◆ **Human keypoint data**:
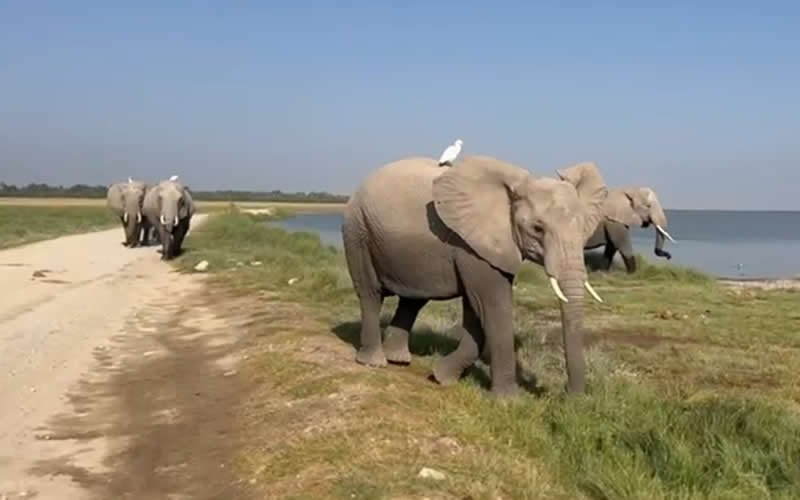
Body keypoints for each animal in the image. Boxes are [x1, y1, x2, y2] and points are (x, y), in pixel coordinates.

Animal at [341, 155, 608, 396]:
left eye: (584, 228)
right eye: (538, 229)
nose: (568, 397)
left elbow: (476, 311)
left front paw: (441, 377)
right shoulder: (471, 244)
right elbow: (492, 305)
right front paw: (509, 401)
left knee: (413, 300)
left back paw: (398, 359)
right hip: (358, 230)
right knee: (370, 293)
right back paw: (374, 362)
* * *
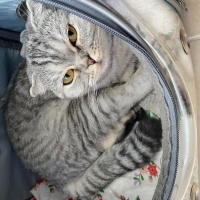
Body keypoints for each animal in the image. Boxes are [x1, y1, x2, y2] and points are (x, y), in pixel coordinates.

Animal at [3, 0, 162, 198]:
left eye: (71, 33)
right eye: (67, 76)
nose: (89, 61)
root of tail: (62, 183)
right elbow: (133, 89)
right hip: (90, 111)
--
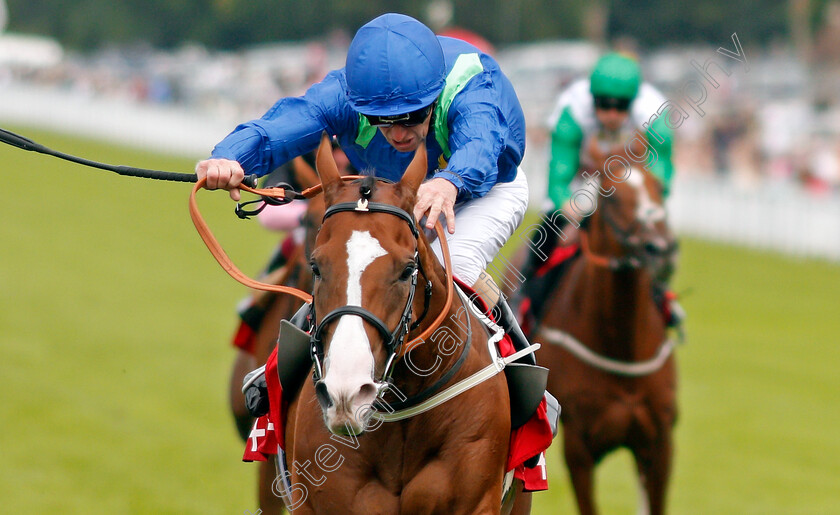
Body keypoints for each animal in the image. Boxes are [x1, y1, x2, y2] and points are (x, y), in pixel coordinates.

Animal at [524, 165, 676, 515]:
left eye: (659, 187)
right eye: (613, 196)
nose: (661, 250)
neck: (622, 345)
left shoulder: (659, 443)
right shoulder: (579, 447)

◆ **Task**: Please show, exactly as written, every line above that contains the word "shoulder".

◆ **Reply to the exercise**:
right shoulder: (471, 244)
left shoulder: (659, 443)
right shoulder: (579, 447)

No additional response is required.